Résultats de la consultation publique du ministère de l'égalité entre les femmes et les hommes

La ministre de l'Égalité entre les femmes et les hommes : Taina Bofferding, a présenté les résultats de l'étude au cours d'une conférence de presse le 18 juillet dernier. (photo: Editpress/Fabrizio Pizzolante)

 

Le Ministère de l'Egalité entre les femmes et les hommes a lancé mi-juin 2019 et jusqu'à début juillet un appel aux résidents ainsi qu’à toutes les personnes actives sur le marché de l’emploi luxembourgeois à donner leur avis sur des questions d’égalité des genres.

 

Cette consultation publique qui a rencontré une « forte participation » dont s’est réjouie la ministre du ressort, Taina Bofferding. « On a fait des progrès, mais il y a encore du chemin à faire. » Près de 1 800 personnes ont ainsi répondu au questionnaire en ligne comportant une dizaine de questions et ouvert aux résidents et aux frontaliers. Les femmes ont été les plus nombreuses à y répondre (1 043 femmes contre 624 hommes). « Les réponses nous montrent qu’il y a une prise de conscience générale. La sensibilisation, l’information ainsi que l’accompagnement dès le plus jeune âge et à tous les niveaux sont privilégiés. Mais, surtout, nous avons besoin d’un engagement fort des femmes et des hommes pour atteindre un meilleur vivre ensemble. L’égalité ne concerne pas qu’une moitié de la population », a souligné la ministre.

 

Les résultats

La grande majorité des participants de cette enquête (67 %) estime ainsi qu’il reste du chemin à parcourir pour vaincre le fléau de l’inégalité entre les sexes. Notamment en ce qui concerne « l’exposition à la violence, le harcèlement et les abus », priorité absolue numéro un pour les deux sexes, qui plébiscitent cette lutte à 71 % (74 % pour les femmes, 61 % pour les hommes).

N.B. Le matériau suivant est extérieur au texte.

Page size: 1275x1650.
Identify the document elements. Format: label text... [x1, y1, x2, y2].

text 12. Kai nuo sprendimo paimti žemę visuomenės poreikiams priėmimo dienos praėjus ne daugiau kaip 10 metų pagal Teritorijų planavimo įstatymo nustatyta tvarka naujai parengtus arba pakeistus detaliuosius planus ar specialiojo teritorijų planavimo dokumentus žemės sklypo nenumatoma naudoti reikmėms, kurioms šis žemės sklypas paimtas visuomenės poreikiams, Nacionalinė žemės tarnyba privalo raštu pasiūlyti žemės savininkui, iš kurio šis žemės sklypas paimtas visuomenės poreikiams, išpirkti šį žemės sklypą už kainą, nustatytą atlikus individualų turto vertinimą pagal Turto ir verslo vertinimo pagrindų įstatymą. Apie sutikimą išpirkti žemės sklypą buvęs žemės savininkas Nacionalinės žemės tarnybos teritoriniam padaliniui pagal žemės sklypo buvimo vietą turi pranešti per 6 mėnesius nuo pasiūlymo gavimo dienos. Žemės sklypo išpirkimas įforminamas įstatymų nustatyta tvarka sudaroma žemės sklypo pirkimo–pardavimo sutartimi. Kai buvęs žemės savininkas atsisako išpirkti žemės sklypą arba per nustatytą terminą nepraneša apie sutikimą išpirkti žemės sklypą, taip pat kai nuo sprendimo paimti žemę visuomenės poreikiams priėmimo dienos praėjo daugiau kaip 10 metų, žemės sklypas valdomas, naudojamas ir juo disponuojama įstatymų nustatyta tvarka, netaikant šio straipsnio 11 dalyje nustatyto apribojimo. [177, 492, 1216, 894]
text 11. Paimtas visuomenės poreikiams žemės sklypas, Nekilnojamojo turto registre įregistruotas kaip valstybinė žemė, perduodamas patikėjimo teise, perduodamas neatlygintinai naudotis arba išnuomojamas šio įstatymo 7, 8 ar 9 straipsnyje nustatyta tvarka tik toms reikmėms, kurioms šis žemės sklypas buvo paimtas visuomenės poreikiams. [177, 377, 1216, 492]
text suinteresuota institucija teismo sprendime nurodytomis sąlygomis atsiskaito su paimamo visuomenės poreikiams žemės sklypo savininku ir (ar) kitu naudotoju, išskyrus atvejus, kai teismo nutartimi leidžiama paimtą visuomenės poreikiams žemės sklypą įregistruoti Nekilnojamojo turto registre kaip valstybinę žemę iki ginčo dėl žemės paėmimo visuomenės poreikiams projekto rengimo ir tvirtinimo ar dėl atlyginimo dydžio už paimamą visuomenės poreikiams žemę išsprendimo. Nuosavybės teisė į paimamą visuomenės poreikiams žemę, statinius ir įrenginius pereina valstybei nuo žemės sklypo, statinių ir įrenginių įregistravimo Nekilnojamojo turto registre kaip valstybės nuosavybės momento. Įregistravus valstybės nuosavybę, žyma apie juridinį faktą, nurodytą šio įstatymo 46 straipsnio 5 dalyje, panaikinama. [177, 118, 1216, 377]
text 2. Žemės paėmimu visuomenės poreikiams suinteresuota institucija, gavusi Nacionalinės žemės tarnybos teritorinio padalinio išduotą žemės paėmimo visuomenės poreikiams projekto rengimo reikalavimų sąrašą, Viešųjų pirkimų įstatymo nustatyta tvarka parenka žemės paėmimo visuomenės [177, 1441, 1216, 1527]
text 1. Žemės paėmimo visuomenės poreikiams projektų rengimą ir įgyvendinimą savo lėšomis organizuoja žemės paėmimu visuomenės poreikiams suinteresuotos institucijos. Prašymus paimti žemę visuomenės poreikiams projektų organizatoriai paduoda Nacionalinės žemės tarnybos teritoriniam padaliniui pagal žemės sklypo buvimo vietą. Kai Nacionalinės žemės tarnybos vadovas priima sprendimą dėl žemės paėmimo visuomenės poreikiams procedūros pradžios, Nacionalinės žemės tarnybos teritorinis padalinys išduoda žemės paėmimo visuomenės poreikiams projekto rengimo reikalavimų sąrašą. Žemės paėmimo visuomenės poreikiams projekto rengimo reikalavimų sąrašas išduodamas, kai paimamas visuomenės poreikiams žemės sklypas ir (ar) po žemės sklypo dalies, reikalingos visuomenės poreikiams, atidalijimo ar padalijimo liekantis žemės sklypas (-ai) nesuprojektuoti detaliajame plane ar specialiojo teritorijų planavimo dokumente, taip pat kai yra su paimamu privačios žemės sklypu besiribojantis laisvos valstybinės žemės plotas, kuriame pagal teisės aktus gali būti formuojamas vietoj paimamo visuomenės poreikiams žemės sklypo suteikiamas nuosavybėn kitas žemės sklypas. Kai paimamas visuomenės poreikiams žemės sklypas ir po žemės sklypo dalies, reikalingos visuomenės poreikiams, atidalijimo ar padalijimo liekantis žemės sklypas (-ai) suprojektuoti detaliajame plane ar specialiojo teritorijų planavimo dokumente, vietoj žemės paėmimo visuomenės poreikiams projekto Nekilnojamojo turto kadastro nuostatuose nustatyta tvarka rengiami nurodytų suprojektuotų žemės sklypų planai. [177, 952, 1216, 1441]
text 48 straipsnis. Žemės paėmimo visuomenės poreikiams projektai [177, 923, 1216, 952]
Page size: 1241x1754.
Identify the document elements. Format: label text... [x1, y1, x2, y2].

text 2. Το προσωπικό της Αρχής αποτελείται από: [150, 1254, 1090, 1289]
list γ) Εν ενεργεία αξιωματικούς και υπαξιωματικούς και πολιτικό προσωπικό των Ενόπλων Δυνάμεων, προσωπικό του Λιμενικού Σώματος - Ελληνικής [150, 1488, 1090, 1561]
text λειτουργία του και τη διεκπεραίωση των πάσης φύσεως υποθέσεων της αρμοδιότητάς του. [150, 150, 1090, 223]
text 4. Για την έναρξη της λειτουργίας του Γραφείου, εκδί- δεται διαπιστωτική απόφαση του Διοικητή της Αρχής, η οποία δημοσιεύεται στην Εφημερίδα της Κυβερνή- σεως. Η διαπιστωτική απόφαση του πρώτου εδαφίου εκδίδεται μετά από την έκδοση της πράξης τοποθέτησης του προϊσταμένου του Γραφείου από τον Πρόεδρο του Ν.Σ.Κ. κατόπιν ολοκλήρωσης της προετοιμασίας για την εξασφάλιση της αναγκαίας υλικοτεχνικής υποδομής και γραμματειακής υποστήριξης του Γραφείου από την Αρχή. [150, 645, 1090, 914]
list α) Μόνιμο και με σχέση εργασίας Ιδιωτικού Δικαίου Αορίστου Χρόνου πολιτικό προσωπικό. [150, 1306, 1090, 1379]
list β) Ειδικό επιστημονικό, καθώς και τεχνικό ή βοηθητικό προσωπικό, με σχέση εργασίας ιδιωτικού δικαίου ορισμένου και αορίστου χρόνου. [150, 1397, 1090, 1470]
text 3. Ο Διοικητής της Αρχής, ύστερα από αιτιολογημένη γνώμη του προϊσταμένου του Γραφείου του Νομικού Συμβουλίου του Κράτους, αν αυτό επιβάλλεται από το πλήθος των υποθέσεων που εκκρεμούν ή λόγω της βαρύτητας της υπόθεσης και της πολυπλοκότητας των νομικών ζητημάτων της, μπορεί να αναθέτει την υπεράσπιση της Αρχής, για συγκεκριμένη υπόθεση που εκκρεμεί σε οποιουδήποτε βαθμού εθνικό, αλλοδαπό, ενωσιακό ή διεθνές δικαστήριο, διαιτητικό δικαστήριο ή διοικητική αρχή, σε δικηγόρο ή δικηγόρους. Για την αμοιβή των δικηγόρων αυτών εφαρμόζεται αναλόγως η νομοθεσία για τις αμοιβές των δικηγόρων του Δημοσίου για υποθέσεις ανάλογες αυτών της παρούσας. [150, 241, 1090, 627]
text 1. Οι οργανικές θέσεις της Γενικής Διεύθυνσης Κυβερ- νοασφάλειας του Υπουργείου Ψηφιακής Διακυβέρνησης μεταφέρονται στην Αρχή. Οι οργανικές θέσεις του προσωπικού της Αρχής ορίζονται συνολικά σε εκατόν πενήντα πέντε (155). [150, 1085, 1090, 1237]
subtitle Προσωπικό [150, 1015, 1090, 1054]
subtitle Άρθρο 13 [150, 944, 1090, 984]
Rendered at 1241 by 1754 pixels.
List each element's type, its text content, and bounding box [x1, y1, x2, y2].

Si 61% des sondées femmes sont d’avis que clichés et stéréotypes sont particulièrement présents dans leurs vies professionnelles, seuls 38% des participants hommes sont du même avis. « Ces écarts montrent à quel point les hommes ne vivent pas la même réalité qu’une femme», constate Taina Bofferding. « Nous avons pourtant besoin d’eux et de leur contribution pour atteindre nos objectifs d’une réalité égalitaire pour tous ».

 

La sensibilisation et l’information demeurent les moyens privilégiés pour casser les clichés et les stéréotypes de genre à l’origine de toutes ces inégalités. Les participants à la consultation publique suggèrent d’ailleurs que « revoir le contenu des cours », « mettre plus en avant des femmes et des hommes ayant des parcours qui vont à l’encontre des clichés » et « miser sur des programmes de sensibilisation » restent les moyens les plus appropriés pour changer les choses.

Toutes ces réponses vont permettre d’élaborer le nouveau Plan d’action national à l’égalité (« PAN Égalité »), prévu pour la fin d’année, de même que celles des différents partenaires sociaux, organisations et institutions auprès desquels le ministère a également pris avis (le Parlement des jeunes, le Conseil national des femmes, le comité interministériel à l’égalité, etc.).